Al primo controllo al Centro dopo due mesi andai con un po’ di ansia perché non sapevo cosa avrebbero controllato. Il programma i due bambini l’avevano imparato, però con loro e con il “rinforzo” chissà come sarebbe andata!? Al Centro, mentre facevano il controllo, io restai nel salone dove c’erano gli operatori che facevano la pausa lunga con i bambini. Ogni operatore seguiva un bambino e ogni bambino stava col suo operatore: c’era chi girava per la stanza col bambino sulle spalle, chi faceva giocare il bambino con la torcia, chi passava la palla sulla schiena del bambino, ecc.

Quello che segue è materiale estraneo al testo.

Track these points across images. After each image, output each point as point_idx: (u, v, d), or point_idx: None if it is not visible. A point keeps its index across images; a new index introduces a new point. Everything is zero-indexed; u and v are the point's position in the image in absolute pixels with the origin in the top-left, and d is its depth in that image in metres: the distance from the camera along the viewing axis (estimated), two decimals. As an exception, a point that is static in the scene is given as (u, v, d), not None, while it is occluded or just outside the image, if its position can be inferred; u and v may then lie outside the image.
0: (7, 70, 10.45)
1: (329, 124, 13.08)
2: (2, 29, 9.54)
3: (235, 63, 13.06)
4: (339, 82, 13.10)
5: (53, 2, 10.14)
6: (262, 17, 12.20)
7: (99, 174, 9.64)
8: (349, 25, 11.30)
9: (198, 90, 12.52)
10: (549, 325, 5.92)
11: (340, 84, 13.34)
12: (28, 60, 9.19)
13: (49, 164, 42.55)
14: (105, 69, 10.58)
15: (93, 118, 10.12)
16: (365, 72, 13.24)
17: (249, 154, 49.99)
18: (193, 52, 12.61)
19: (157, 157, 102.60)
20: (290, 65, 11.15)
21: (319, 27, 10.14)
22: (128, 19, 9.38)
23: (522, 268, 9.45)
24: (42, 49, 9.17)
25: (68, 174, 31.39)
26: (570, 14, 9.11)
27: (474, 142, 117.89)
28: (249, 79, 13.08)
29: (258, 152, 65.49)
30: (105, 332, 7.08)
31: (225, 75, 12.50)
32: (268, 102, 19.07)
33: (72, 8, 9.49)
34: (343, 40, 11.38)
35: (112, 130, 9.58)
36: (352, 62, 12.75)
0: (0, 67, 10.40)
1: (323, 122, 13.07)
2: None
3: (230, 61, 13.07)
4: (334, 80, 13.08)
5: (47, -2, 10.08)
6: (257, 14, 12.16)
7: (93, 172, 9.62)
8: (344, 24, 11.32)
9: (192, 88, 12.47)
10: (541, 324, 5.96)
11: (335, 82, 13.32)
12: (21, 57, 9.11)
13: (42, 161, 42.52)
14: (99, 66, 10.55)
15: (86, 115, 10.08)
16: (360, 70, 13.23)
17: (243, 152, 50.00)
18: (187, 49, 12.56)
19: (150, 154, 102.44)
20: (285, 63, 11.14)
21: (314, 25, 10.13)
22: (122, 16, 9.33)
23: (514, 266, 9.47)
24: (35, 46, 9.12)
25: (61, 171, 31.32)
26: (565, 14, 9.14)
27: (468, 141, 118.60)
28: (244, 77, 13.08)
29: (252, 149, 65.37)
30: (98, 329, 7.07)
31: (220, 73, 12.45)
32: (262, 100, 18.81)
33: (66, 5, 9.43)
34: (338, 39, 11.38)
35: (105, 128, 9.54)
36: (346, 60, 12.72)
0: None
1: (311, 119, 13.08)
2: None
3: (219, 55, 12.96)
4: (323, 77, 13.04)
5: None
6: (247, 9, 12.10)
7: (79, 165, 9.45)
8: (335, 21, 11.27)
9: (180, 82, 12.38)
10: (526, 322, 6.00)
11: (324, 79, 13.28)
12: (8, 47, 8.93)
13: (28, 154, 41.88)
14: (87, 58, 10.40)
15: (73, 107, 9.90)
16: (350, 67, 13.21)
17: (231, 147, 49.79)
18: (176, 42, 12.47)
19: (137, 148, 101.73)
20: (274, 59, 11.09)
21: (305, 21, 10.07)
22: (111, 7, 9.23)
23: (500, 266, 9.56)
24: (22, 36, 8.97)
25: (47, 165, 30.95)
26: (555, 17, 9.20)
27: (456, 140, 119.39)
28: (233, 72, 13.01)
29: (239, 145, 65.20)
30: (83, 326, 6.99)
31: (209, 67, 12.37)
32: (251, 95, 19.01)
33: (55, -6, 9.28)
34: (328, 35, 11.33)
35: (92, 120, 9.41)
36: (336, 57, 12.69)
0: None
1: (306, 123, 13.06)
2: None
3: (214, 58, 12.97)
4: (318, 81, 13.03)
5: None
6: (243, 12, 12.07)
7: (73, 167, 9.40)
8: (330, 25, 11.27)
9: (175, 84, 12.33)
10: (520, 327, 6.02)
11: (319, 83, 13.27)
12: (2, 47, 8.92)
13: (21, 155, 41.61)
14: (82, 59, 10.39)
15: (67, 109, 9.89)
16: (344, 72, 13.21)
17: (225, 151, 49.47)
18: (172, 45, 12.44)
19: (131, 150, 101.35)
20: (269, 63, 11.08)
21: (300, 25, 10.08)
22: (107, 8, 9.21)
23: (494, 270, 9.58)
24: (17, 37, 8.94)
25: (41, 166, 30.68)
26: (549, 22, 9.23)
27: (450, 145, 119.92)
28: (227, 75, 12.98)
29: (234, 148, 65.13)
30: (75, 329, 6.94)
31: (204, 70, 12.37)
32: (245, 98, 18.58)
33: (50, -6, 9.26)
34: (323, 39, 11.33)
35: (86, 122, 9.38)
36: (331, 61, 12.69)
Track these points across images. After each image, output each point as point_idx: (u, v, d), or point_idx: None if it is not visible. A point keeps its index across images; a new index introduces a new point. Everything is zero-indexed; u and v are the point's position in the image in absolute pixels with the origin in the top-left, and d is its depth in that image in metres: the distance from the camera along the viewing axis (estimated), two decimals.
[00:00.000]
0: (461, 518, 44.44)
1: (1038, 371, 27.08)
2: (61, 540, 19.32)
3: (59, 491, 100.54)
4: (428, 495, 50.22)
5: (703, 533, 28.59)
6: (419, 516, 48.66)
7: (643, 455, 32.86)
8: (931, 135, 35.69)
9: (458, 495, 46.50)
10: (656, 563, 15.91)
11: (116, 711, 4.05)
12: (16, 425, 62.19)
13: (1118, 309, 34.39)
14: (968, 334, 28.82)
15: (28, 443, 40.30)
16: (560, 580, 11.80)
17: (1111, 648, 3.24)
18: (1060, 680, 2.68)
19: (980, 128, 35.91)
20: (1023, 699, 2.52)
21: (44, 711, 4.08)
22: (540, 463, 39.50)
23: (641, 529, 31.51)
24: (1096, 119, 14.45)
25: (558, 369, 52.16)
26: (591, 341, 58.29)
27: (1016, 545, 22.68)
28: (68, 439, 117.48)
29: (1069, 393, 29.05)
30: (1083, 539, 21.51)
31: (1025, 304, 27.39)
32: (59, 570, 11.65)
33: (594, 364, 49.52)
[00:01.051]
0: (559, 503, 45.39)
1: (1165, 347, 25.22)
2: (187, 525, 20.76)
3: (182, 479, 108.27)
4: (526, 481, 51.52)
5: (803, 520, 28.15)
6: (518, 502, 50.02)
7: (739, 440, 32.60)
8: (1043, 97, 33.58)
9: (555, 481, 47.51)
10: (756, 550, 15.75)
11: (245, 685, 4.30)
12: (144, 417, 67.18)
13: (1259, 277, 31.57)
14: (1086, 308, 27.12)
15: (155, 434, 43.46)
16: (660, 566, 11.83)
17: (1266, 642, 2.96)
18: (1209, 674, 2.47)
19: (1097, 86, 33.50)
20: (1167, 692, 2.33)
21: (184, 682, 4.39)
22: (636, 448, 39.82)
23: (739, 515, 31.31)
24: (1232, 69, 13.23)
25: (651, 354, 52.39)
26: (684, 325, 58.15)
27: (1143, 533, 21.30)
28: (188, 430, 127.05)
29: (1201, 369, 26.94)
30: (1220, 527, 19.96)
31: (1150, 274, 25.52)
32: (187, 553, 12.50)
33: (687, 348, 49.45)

Finalmente Matteo e Lucia uscirono con gli psicologi; mi dissero che i bambini aveva superato bene tutte le prove, che si erano comportati bene e che potevo applicare il programma successivo. Wow, che sudata!
Il giorno dopo, la mamma di Matteo mi avvicinò fuori dalla scuola e con un tono rigido e severo si raccomandò che fossi precisa coi “rinforzi” altrimenti i bambini sarebbero regrediti. Io non osai affrontare la questione perché la vidi molto ferma nelle sue convinzioni e la rassicurai.
I genitori di Lucia li vidi solo una volta di sfuggita, mentre la mamma di Matteo ogni tanto la incontravo o ci scriveva per dirci che aveva cambiato “rinforzo”.
Io e la mia collega lavoravamo bene insieme, i bambini apprendevano sempre più velocemente per cui restava più spazio per il gioco; col tempo le stereotipie diminuirono e alcune sparirono. I controlli al Centro andavano bene e ogni volta ci davano il programma successivo. Al terzo e quarto controllo Matteo, davanti al portone, manifestò paura e per farlo entrare dovetti tenerlo stretto e rassicurarlo che saremo restati là poco e poi saremo tornati a scuola.
Arrivò giugno e il mio incarico finì. A settembre mi ridiedero l’incarico ancora per la stessa scuola. Ero contenta, pensai ai cambiamenti che avrei potuto fare, ad esempio chiedere una ubicazione più vicina alle altre classi, trovare momenti per farli partecipare alle attività degli altri bambini, ecc. Arrivai a scuola e il direttore mi presentò Luca, un altro bambino autistico. Mi disse che Matteo e Lucia erano stati inseriti al Centro perché i genitori, avendo visto i progressi dell’anno passato, avevano pensato che là sarebbero migliorati ancora di più.
Gridare? Piangere? Troppo tardi, ormai non potevo fare più niente.